My dread lord,
Your leave and favor to return to France,
 From whence though willingly I came to Denmark,
To show my duty in your coronation,
Yet now, I must confess, that duty done,
 My thoughts and wishes bend again toward France
 And bow them to your gracious leave and pardon.

Now there’s a practiced speech.
He is politic and clear –
Eloquent in his long cliffside path
Winding from top to bottom
Along the seashore
Safely.
He has looked down at the pounding surf
Seen the gaping ravine on the other side
Negotiated the boulder in the middle of the road
While edging his way home.
He would be an excellent politician
One with pointed rhetoric
With directed desire
Striking both submission and strength
In the same note.
Later in the play he will rally the people
Around him and his cause
He could quickly turn the tide if he wanted.
Perhaps he’d have made the best leader in the cast, here.

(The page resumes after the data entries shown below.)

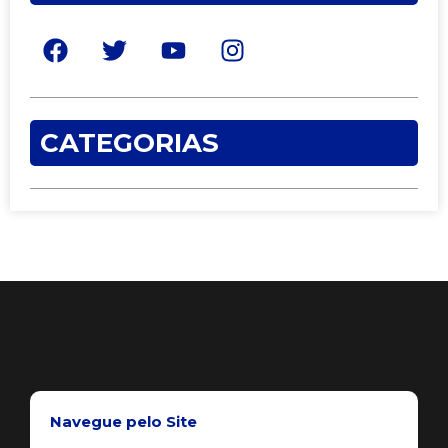
CATEGORIAS
Navegue pelo Site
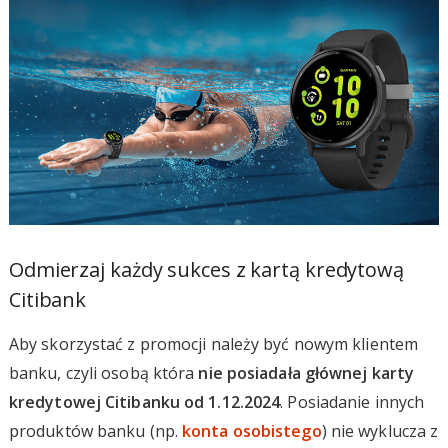
Odmierzaj każdy sukces z kartą kredytową
Citibank
Aby skorzystać z promocji należy być nowym klientem
banku, czyli osobą która
nie posiadała głównej karty
kredytowej Citibanku od 1.12.2024
. Posiadanie innych
produktów banku (np.
konta osobistego
) nie wyklucza z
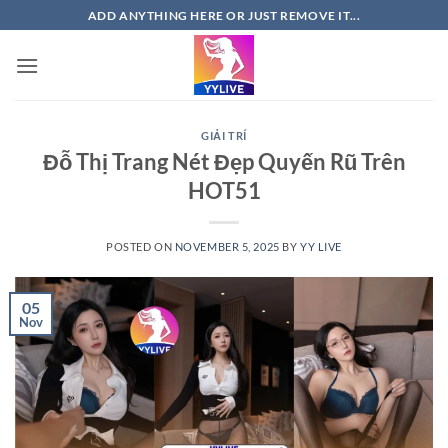
Skip
ADD ANYTHING HERE OR JUST REMOVE IT...
to
content
GIẢI TRÍ
Đỗ Thị Trang Nét Đẹp Quyến Rũ Trên
HOT51
POSTED ON
NOVEMBER 5, 2025
BY
YY LIVE
05
Nov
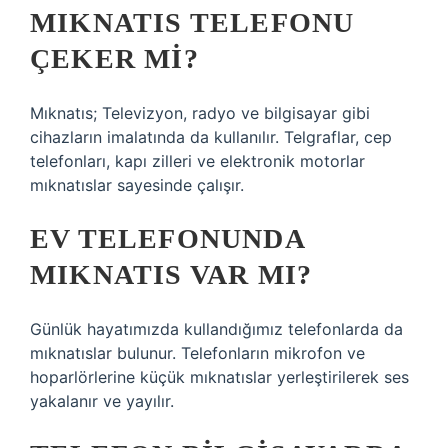
MIKNATIS TELEFONU
ÇEKER MI?
Mıknatıs; Televizyon, radyo ve bilgisayar gibi
cihazların imalatında da kullanılır. Telgraflar, cep
telefonları, kapı zilleri ve elektronik motorlar
mıknatıslar sayesinde çalışır.
EV TELEFONUNDA
MIKNATIS VAR MI?
Günlük hayatımızda kullandığımız telefonlarda da
mıknatıslar bulunur. Telefonların mikrofon ve
hoparlörlerine küçük mıknatıslar yerleştirilerek ses
yakalanır ve yayılır.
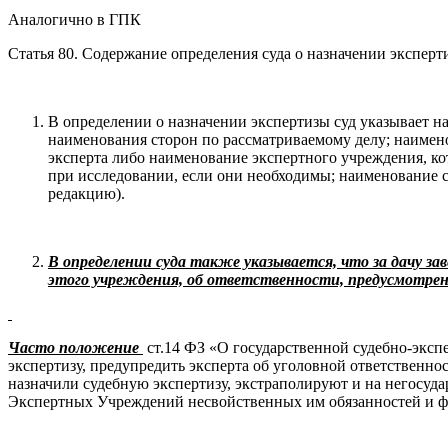
Аналогично в ГПК
Статья 80. Содержание определения суда о назначении эксперт
В определении о назначении экспертизы суд указывает на
наименования сторон по рассматриваемому делу; наимено
эксперта либо наименование экспертного учреждения, ко
при исследовании, если они необходимы; наименование с
редакцию).
В определении суда также указывается, что за дачу з
этого учреждения, об ответственности, предусмотрен
Часто положение
ст.14 ФЗ «О государственной судебно-эксп
экспертизу, предупредить эксперта об уголовной ответственно
назначили судебную экспертизу, экстраполируют и на негосуд
Экспертных Учреждений несвойственных им обязанностей и 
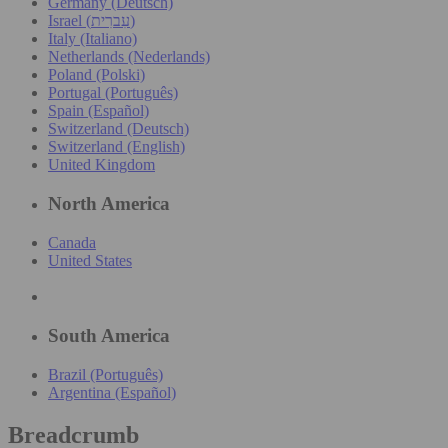
Germany (Deutsch)
Israel (עִברִית)
Italy (Italiano)
Netherlands (Nederlands)
Poland (Polski)
Portugal (Português)
Spain (Español)
Switzerland (Deutsch)
Switzerland (English)
United Kingdom
North America
Canada
United States
South America
Brazil (Português)
Argentina (Español)
Breadcrumb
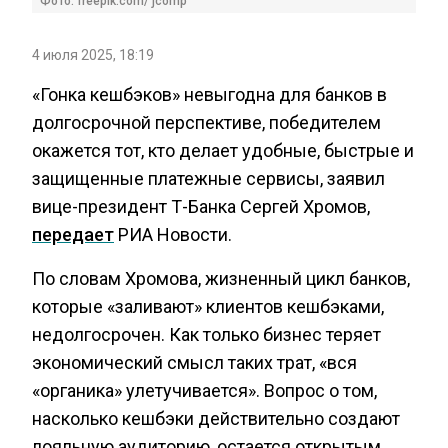
Фото: freepik.com/ jcomp
4 июля 2025, 18:19
«Гонка кешбэков» невыгодна для банков в
долгосрочной перспективе, победителем
окажется тот, кто делает удобные, быстрые и
защищенные платежные сервисы, заявил
вице-президент Т-Банка Сергей Хромов,
передает
РИА Новости.
По словам Хромова, жизненный цикл банков,
которые «заливают» клиентов кешбэками,
недолгосрочен. Как только бизнес теряет
экономический смысл таких трат, «вся
«органика» улетучивается». Вопрос о том,
насколько кешбэки действительно создают
лояльную аудиторию, остается открытым,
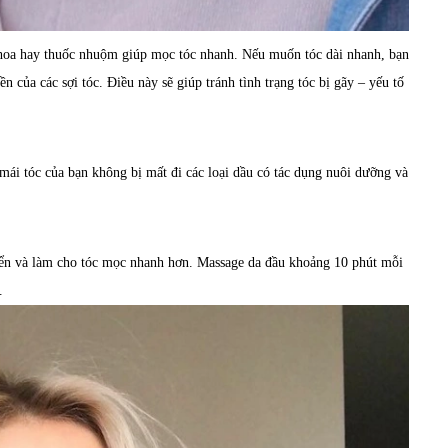
 hoa hay thuốc nhuộm giúp mọc tóc nhanh. Nếu muốn tóc dài nhanh, bạn
n của các sợi tóc. Điều này sẽ giúp tránh tình trạng tóc bị gãy – yếu tố
 mái tóc của bạn không bị mất đi các loại dầu có tác dụng nuôi dưỡng và
triển và làm cho tóc mọc nhanh hơn. Massage da đầu khoảng 10 phút mỗi
.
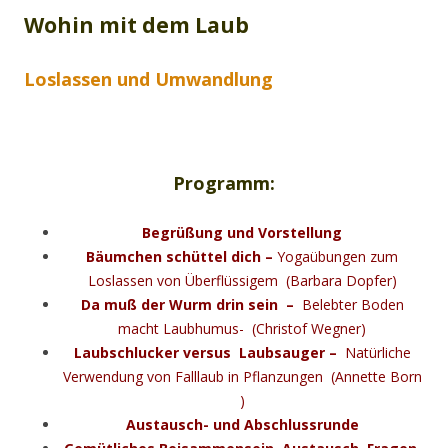
Wohin mit dem Laub
Loslassen und Umwandlung
Programm:
Begrüßung und Vorstellung
Bäumchen schüttel dich –
Yogaübungen zum
Loslassen von Überflüssigem (Barbara Dopfer)
Da muß der Wurm drin sein –
Belebter Boden
macht Laubhumus- (Christof Wegner)
Laubschlucker versus Laubsauger –
Natürliche
Verwendung von Falllaub in Pflanzungen (Annette Born
)
Austausch- und Abschlussrunde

Better than incomprehensible killing Claudius
Better than introspective, wavering Hamlet
Better than Gertrude, with her shifting loyalties
Better than Polonius who can’t shut up
Better than the original Hamlet – the old, war-like one, with his shining moment
Glowing from his ability to kill.
If there were an election for the King of Denmark
Despite the fact that I’d want Hamlet the younger to win,
Because I love him and think he’s a great guy,
I might choose Laertes.
Because a politician should be good at being a politician I suppose.